**TO-DO ITEM**
Look below for the line containing "exposure_s: 1/8" and the line containing "f_number: 10", then set down both and every line between them exactly, without pictures.

Camera metadata records
- - - -
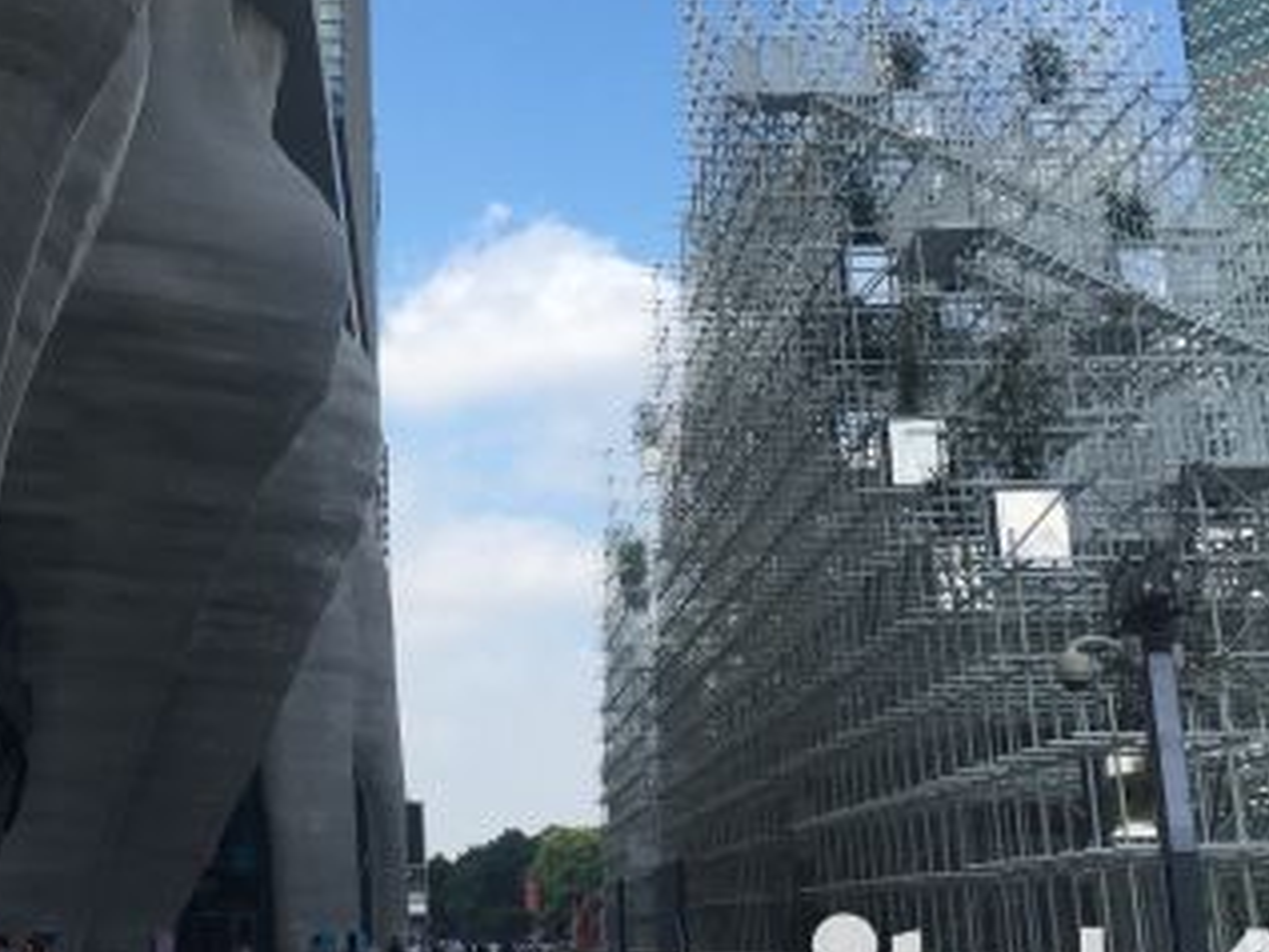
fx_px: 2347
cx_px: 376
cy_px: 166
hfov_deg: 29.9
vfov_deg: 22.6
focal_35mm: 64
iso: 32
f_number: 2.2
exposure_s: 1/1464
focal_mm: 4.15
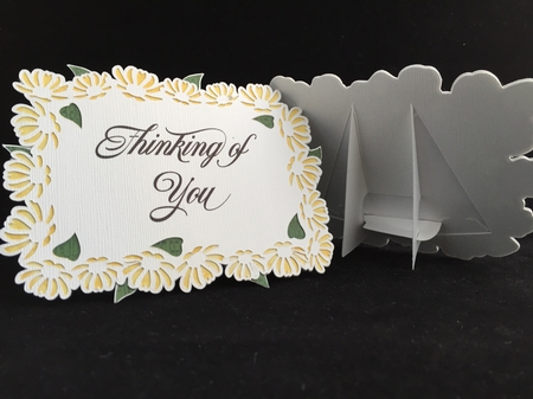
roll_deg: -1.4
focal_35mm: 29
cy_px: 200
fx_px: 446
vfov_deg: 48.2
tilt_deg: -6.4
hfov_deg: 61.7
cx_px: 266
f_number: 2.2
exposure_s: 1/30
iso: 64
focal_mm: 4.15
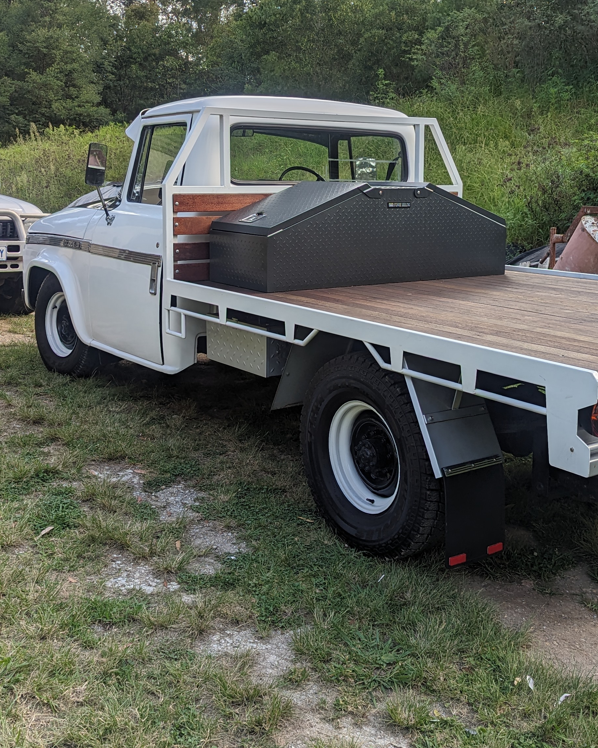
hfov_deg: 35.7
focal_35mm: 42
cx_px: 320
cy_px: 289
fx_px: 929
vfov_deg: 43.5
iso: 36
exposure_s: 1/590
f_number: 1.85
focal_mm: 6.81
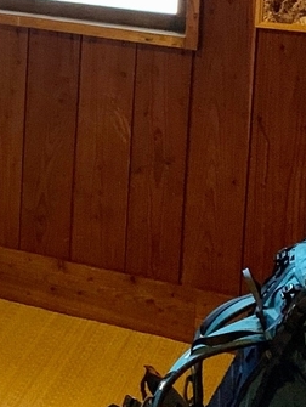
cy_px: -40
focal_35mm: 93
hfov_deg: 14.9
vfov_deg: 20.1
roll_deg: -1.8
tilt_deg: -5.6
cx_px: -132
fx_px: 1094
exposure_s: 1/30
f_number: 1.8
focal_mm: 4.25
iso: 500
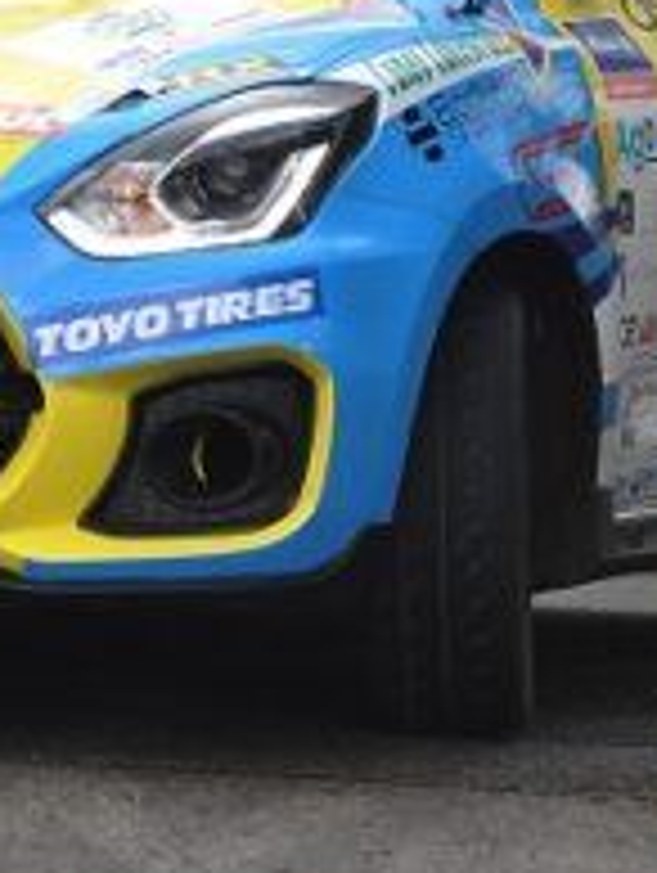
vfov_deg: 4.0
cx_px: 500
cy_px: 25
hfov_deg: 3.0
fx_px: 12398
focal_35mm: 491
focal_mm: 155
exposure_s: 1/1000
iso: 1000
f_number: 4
- - - -
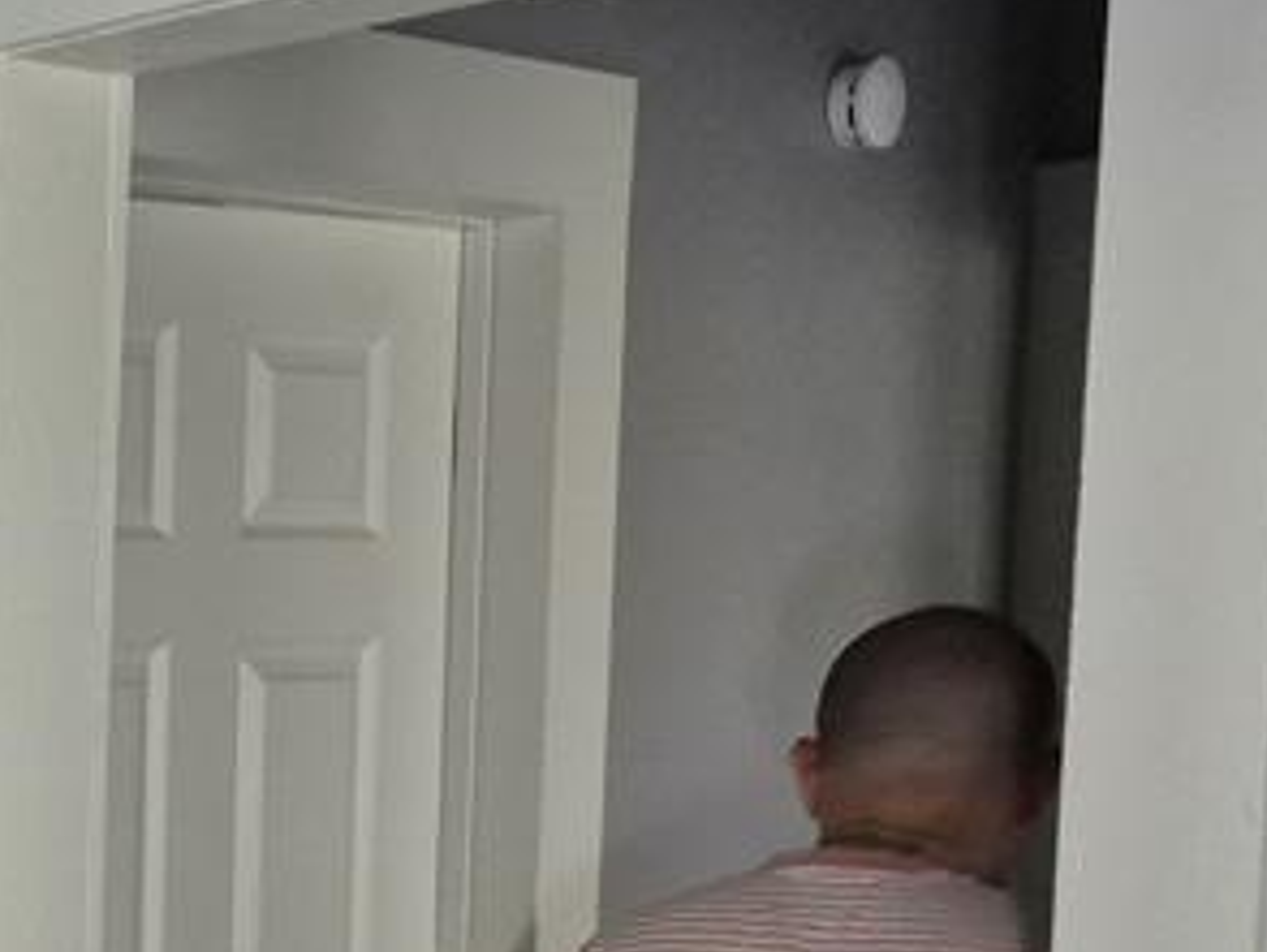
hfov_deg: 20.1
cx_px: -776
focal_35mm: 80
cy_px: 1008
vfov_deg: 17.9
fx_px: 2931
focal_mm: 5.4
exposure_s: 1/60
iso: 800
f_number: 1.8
- - - -
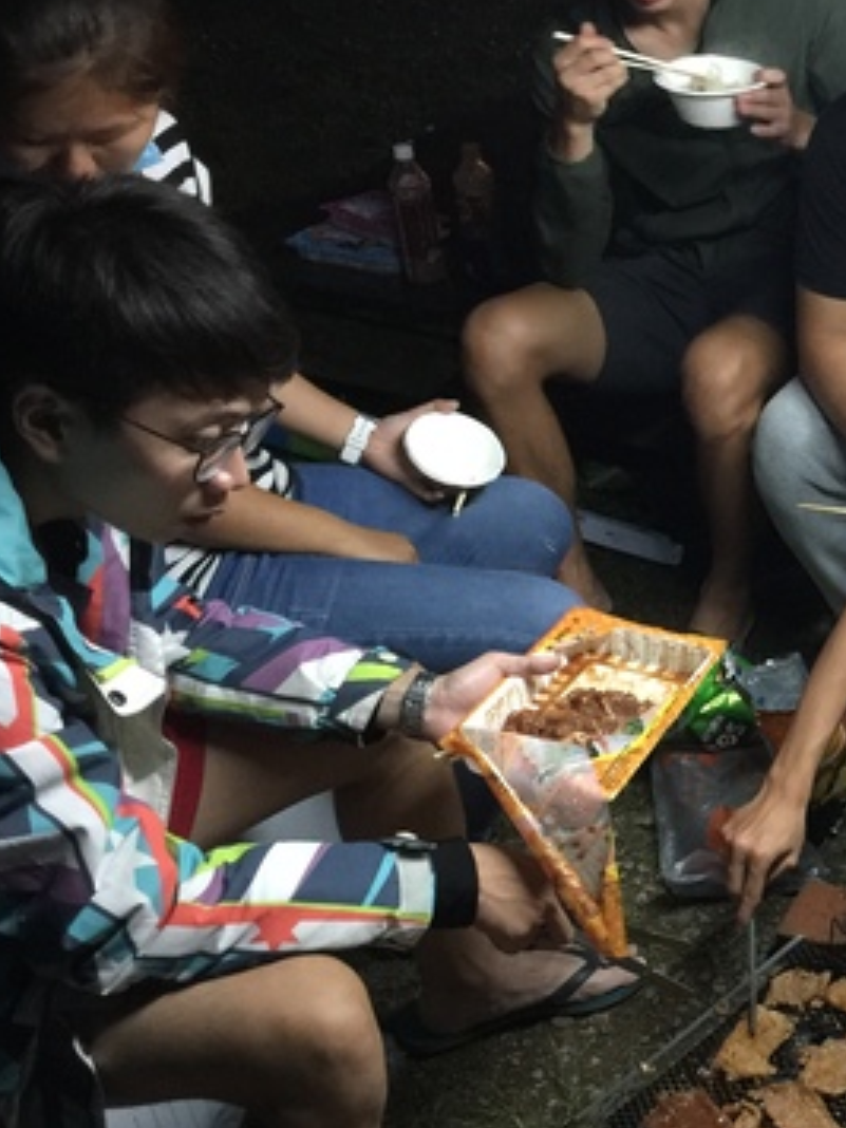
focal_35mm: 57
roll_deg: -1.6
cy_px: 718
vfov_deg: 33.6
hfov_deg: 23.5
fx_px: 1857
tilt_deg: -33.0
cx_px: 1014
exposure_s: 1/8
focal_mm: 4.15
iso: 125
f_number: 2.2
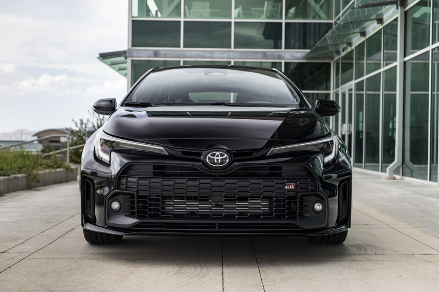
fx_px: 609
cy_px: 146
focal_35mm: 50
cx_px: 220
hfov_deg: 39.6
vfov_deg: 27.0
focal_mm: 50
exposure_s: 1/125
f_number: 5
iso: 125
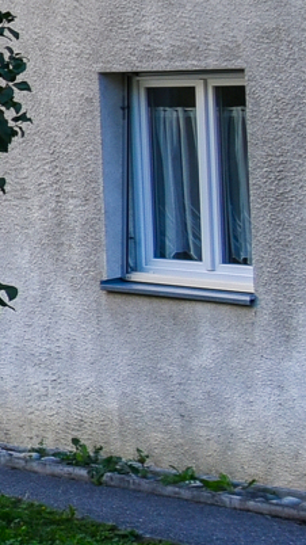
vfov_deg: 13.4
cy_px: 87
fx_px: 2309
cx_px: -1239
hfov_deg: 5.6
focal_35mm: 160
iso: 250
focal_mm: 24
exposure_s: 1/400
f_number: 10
- - - -
**FINISHED EXERCISE**
exposure_s: 1/8
focal_mm: 4.15
iso: 125
f_number: 2.2
fx_px: 609
cy_px: 146
focal_35mm: 50
cx_px: 220
hfov_deg: 39.6
vfov_deg: 27.0
focal_mm: 50
exposure_s: 1/125
f_number: 5
iso: 125
vfov_deg: 13.4
cy_px: 87
fx_px: 2309
cx_px: -1239
hfov_deg: 5.6
focal_35mm: 160
iso: 250
focal_mm: 24
exposure_s: 1/400
f_number: 10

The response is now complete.